Data for this exercise Start Marker

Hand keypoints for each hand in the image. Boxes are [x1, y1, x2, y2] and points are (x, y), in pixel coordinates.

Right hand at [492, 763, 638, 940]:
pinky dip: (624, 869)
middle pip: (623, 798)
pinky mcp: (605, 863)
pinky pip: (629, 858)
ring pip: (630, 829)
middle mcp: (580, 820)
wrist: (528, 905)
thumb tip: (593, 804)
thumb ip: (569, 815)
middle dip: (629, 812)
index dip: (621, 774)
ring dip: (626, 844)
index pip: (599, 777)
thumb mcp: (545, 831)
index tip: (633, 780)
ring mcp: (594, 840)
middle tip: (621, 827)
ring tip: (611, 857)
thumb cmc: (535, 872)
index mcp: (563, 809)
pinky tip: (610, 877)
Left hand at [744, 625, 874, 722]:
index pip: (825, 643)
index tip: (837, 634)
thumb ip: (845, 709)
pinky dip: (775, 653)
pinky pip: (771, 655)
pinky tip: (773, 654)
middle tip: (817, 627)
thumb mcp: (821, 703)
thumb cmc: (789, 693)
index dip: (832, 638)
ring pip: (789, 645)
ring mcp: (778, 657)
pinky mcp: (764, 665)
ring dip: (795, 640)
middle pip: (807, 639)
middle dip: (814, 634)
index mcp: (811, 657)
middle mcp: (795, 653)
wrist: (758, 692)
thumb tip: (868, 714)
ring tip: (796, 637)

Data for this exercise End Marker
Data for this exercise Start Marker

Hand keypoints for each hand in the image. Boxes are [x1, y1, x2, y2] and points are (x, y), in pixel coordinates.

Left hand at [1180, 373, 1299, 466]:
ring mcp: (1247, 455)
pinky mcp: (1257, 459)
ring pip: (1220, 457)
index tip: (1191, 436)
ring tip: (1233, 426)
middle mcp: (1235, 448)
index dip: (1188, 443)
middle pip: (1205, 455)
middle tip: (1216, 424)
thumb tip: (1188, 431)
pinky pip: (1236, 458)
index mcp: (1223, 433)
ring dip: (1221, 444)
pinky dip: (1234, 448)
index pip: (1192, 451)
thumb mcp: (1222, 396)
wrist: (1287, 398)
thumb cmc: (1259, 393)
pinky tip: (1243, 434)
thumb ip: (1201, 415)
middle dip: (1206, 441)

Data for this exercise End Marker

● **Work to complete**: Copy out only the lines of the records above from the one with "middle pip: (1205, 455)" through the one with "middle dip: (1206, 441)", exactly as they stand, both included.

● **Result**:
middle pip: (1205, 455)
middle tip: (1216, 424)
thumb tip: (1188, 431)
pinky pip: (1236, 458)
index mcp: (1223, 433)
ring dip: (1221, 444)
pinky dip: (1234, 448)
index pip: (1192, 451)
thumb mcp: (1222, 396)
wrist: (1287, 398)
thumb cmc: (1259, 393)
pinky tip: (1243, 434)
thumb ip: (1201, 415)
middle dip: (1206, 441)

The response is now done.